Action: Use leave-tree harvesting instead of clearcutting
Key messagesRead our guidance on Key messages before continuing
- Two studies (including one randomized, replicated, controlled, before-and-after study) in the USA found that compared to clearcutting, leaving a low density of trees during harvest did not result in higher salamander abundance.
- Two studies (including one randomized, replicated, controlled, before-and-after study) in the USA found that compared to no harvesting, leaving a low density of trees during harvest decreased salamander abundance and changed species composition.
- One randomized, replicated, controlled, before-and-after study in the USA found that compared to unharvested plots, the proportion of female salamanders carrying eggs, eggs per female or proportion of juveniles were similar or lower in harvested plots that included leave-tree harvests, depending on species and time since harvest.
Leave-tree harvest retains a low density of high-quality trees uniformly through the forest stand. Trees can be retained in groups or dispersed and may contain trees with structural characteristics important to wildlife. Compared to clearcutting, this type of management can help maintain forest species.
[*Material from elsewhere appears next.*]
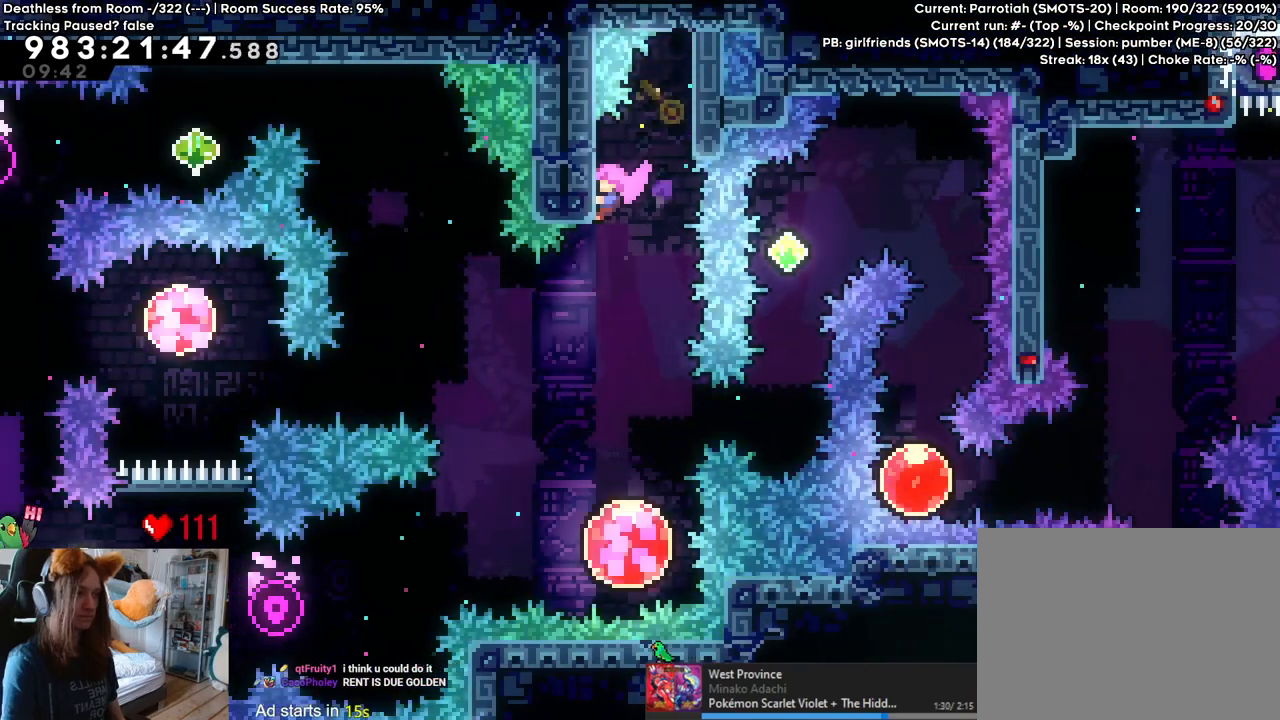
{"dt_ms": 500, "buttons": [], "left_stick": "left", "right_stick": "center", "events": [[150, "left_stick", "left"]]}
Supporting evidence from individual studies
A controlled, before-and-after study in 1994–1997 in a hardwood forest in Virginia, USA (Harpole & Haas 1999) found that leave-tree harvesting decreased relative abundance of salamanders in a similar way to clearcutting. Captures decreased significantly after both leave-tree harvesting (before: 8; one year after: 4; three years after: 1 amphibian/search) and clearcutting (before: 10; one year after: 7; three years after: 1/search). Abundance did not differ significantly within the unharvested plot (before: 10; one year after: 10; three years after: 8). Treatments on 2 ha plots were: leave-tree (up to 16 trees/ha retained), clearcutting (up to 12 wildlife and dead trees retained) and unharvested. Salamanders were monitored along 15 x 2 m transects with artificial cover objects (50/plot).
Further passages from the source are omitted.